The following are things you can do to help yourself or the person with cancer during depression:

* Avoid alcoholic beverages, as they have a depressive effect.
* Plan enjoyable activities with other people.
* Set reasonable and attainable goals.
* Encourage participation in a support group.
* Encourage prayer or other spiritual support.

Things to remember:

* Depression is common. You should not feel embarrassed to talk about your feelings. Everyone deals with the disease process differently, and a depressed person should not be ‘forced’ to talk about it if they are not ready to talk. Finding or creating a supportive atmosphere in which you or the person with cancer feels comfortable expressing feelings is an important way to open the door to talking.
* Finding someone who can just listen without giving advice or making judgments is essential, often times a person just wants and needs their deepest feelings to be heard and accepted. Sometimes they aren’t looking for an answer, just a chance to voice their feelings, their fears, their regrets, and their dreams.
* If the patient is depressed, just let them know you are here to listen. Let them know you care. Let them know that because they are depressed, voicing their feelings will not make you feel bad. Often the depressed patient feels they are a burden to their caregivers, and talking about their depression just adds to that burden.
* Take thoughts and discussion about suicide seriously. Your doctor and health care team can and should be involved in helping in such situations. There are also many community resources to help you deal with suicidal thinking, either your own or the patient’s.

Anxiety

Anxiety is a response to stressful situations. When people are diagnosed with cancer, they often are afraid, nervous and even feel overwhelmed. Sometimes they can’t even ‘define’ how they feel. Often there is the fear of medical procedures, the fear of being a burden and the fear of pain and discomfort. These feelings are not only real, they are normal.

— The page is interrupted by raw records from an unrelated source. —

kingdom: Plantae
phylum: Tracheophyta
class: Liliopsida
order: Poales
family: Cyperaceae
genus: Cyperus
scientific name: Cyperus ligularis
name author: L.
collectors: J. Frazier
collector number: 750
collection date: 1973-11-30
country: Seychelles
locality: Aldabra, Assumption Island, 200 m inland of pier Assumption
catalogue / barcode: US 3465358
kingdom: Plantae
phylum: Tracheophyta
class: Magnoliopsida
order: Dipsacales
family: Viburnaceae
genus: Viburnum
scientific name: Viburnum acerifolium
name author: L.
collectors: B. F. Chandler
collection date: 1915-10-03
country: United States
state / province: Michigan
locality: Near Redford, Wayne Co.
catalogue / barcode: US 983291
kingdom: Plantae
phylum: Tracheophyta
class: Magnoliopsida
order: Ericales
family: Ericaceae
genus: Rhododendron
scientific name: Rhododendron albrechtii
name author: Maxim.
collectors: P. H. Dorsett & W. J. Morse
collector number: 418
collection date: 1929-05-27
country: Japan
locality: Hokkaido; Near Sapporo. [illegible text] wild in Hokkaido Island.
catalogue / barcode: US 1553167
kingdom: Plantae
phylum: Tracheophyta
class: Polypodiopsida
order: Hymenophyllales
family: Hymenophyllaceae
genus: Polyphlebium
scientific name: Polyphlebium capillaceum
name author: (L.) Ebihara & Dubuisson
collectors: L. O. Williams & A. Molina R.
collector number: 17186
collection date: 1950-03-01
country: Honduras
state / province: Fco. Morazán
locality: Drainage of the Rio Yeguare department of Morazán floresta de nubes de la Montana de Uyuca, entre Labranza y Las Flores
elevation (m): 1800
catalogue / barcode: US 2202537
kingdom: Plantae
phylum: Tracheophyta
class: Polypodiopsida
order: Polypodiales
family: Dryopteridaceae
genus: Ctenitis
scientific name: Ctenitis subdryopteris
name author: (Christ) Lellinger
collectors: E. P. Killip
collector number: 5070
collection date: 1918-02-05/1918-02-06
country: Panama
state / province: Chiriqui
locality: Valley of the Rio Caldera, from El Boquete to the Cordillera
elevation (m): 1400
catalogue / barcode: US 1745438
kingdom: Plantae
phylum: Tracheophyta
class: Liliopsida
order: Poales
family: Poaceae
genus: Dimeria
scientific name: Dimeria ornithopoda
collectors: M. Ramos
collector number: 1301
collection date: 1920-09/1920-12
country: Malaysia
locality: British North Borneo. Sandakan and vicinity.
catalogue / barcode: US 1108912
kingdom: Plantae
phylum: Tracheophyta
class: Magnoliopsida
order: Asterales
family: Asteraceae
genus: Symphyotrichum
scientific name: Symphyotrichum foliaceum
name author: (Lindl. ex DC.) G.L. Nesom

Caregivers often feel this anxiety themselves. Whether it’s the fear of not being able to cope, or feeling that they can’t give the proper care and support to the patient.

Signs and symptoms of anxiety may include:

* Verbal expression of anxiety
* Verbal denial of obvious tension or anxiety
* Difficulty solving problems
* Feeling excitable
* Increased muscle tension (appears tense)
* Trembling and shaking
* Headaches
* Getting angry

If more than one of the above symptoms exist, call a doctor or other member of the health care team. You can also help by:

* Determine what thoughts are causing the anxiety.
* Talking to someone who has been through the situation causing the anxiety.
* Seek the help of a social worker, support group, chaplain or rabbi, or psychologist.
* Increase pleasant, distracting activities
* Increase companionship and time spent with friends and family who care.
* Relieve physical symptoms such as pain or other side effects
* Encourage relaxation techniques, such as medication, music therapy, mild exercise, etc.